++++ Document text ++++

Total RNA was extracted from mouse brain hemispheres using Trizol (Invitrogen Life Technologies, Carlsbad, CA) and purified using RNeasy columns (Qiagen, Valencia, CA) according to the manufacturers’ protocols. After being processed for DNase digestion and clean-up procedures, the RNA samples were quantified, aliquoted, and stored at −80°C until further use. For quality control, RNA purity and integrity were evaluated by denaturing gel electrophoresis and OD 260/280 ratio and analyzed with an Agilent 2100 Bioanalyzer (Agilent Technologies, Palo Alto, California).

Labeling and Purification

Total RNA was amplified and purified using the Ambion Illumina RNA amplification kit (Ambion, Austin, Texas) to yield biotinylated cRNA according to the manufacturer’s instructions. Briefly, 550 ng of total RNA was reverse- transcribed to cDNA using a T7 oligo (dT) primer. Second-strand cDNA was synthesized, transcribed in vitro, and labeled with biotin-NTP. After purification, the cRNA was quantified using an ND-1000 spectrophotometer (NanoDrop, Wilmington, Delaware).

Hybridization and Data Export

Next, 750 ng of labeled cRNA samples were hybridized to each mouse-8 expression bead array for 16 to 18 hours at 58°C, according to the manufacturer’s instructions (Illumina, Inc, San Diego, California). The detection of array signals was carried out using Amersham Fluorolink streptavidin-Cy3 (GE Healthcare Bio-Sciences, Little Chalfont, UK) following the bead array manual. Arrays were scanned with an Illumina BeadArray Reader confocal scanner according to the manufacturer’s instructions.

++++ Dataset excerpts ++++

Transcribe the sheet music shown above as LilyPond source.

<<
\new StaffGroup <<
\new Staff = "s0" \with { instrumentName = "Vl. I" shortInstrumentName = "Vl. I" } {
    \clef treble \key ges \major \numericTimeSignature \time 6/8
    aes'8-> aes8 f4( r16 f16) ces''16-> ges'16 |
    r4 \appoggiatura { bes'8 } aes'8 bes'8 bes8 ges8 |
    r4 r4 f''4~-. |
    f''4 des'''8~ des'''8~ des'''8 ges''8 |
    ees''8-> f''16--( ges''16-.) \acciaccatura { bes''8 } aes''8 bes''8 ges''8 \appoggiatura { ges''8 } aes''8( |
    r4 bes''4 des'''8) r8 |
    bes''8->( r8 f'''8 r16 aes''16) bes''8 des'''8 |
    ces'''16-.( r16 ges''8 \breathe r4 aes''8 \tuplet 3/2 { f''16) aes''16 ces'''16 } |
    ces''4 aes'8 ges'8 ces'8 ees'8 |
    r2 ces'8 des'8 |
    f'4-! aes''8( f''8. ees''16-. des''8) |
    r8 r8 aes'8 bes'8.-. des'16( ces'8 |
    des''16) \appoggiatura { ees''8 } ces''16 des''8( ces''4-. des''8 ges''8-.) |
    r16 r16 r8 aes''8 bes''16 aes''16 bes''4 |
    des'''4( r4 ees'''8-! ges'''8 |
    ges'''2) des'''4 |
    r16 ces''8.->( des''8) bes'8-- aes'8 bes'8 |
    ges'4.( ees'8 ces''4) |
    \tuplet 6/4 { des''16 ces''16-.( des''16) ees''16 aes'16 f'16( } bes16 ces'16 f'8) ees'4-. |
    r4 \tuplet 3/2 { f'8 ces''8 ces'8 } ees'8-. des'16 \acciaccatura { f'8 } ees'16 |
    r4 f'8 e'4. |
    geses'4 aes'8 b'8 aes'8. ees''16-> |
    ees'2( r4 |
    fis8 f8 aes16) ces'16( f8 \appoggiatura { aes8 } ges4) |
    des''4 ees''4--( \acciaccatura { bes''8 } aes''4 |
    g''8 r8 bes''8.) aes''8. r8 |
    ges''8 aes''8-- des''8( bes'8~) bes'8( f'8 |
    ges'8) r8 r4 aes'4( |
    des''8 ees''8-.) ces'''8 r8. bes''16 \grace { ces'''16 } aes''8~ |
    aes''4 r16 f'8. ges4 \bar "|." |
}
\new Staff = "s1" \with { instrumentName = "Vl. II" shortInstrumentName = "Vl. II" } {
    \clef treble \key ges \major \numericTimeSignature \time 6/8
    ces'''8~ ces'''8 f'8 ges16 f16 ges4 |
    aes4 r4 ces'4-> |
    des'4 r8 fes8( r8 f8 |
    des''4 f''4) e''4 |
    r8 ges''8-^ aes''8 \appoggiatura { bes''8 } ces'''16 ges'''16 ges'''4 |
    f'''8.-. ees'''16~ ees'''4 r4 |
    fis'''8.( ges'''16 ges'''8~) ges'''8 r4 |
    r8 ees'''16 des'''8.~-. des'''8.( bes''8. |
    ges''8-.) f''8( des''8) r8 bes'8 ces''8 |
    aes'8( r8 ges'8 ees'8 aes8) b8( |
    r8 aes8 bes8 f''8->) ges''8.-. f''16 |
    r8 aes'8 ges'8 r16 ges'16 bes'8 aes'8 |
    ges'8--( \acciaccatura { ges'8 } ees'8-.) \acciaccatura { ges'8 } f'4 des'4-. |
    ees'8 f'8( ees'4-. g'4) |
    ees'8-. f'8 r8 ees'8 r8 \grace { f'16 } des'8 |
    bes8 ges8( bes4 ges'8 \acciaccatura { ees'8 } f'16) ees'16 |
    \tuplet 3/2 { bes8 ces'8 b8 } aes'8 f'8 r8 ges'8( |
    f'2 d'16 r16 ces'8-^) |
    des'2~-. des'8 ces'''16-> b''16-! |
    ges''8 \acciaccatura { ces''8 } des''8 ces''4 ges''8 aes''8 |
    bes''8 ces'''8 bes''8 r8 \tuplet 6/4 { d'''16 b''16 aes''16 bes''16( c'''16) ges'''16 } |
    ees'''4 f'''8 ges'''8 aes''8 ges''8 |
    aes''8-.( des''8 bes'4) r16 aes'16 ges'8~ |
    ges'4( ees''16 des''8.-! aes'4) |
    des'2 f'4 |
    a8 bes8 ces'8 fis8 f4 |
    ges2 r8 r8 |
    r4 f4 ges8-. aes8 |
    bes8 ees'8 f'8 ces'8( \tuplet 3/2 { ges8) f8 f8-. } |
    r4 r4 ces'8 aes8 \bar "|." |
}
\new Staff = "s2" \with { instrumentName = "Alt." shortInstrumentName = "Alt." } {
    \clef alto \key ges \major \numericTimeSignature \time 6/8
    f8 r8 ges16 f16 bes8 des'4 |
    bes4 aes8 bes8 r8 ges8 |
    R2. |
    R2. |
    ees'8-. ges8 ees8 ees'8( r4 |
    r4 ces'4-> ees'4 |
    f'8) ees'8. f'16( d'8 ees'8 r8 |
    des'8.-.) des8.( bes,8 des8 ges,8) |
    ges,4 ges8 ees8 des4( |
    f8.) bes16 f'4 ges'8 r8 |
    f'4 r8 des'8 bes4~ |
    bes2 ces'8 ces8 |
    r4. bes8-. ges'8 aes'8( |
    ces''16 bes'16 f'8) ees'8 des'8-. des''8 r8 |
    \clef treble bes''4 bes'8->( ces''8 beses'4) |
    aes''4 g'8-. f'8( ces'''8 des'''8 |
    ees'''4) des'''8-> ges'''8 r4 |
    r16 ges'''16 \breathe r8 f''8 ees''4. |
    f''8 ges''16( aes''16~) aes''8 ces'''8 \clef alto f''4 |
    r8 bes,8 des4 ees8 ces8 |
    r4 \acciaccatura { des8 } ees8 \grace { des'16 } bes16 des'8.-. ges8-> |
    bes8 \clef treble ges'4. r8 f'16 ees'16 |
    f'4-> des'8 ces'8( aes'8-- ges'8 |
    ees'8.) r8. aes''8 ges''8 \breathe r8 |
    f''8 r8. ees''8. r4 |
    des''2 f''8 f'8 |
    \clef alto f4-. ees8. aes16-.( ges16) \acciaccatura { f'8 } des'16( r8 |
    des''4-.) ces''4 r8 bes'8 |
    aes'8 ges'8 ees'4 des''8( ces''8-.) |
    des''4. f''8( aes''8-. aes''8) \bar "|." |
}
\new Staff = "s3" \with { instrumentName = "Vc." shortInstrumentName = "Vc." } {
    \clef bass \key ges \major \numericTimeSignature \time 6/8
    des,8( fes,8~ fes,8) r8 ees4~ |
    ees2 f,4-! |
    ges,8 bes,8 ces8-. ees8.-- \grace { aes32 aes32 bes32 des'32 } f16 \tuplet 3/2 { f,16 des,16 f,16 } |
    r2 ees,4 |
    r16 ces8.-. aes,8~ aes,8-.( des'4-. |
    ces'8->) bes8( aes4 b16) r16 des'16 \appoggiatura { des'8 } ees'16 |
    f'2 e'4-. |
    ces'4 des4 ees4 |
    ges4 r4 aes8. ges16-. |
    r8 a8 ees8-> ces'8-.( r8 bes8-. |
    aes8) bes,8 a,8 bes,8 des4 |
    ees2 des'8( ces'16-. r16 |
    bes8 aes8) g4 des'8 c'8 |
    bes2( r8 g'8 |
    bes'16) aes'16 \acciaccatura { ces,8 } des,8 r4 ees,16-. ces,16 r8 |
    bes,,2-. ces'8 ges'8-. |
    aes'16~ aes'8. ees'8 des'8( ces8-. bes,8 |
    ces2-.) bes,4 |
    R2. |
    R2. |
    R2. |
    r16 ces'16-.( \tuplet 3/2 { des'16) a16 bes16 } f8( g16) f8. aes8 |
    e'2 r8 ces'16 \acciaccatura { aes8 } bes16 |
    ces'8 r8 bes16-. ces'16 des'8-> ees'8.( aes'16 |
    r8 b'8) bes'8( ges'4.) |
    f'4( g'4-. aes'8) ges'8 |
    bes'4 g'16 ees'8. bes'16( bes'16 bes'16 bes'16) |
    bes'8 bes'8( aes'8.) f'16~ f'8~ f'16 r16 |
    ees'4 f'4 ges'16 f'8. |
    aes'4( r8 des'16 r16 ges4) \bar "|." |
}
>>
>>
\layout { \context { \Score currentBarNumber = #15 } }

++++

Problems to work on →
a – Name every city given in parentheses in the RNA methods text.
b – Print everything in the RNA methods text from "Total RNA was extracted" down to "Palo Alto, California).".
The dataset entries have nothing to do with the RNA methods text.

Answers to this exercise →
a – Carlsbad, Valencia, Palo Alto, Austin, Wilmington, San Diego, Little Chalfont

b –
Total RNA was extracted from mouse brain hemispheres using Trizol (Invitrogen Life Technologies, Carlsbad, CA) and purified using RNeasy columns (Qiagen, Valencia, CA) according to the manufacturers’ protocols. After being processed for DNase digestion and clean-up procedures, the RNA samples were quantified, aliquoted, and stored at −80°C until further use. For quality control, RNA purity and integrity were evaluated by denaturing gel electrophoresis and OD 260/280 ratio and analyzed with an Agilent 2100 Bioanalyzer (Agilent Technologies, Palo Alto, California).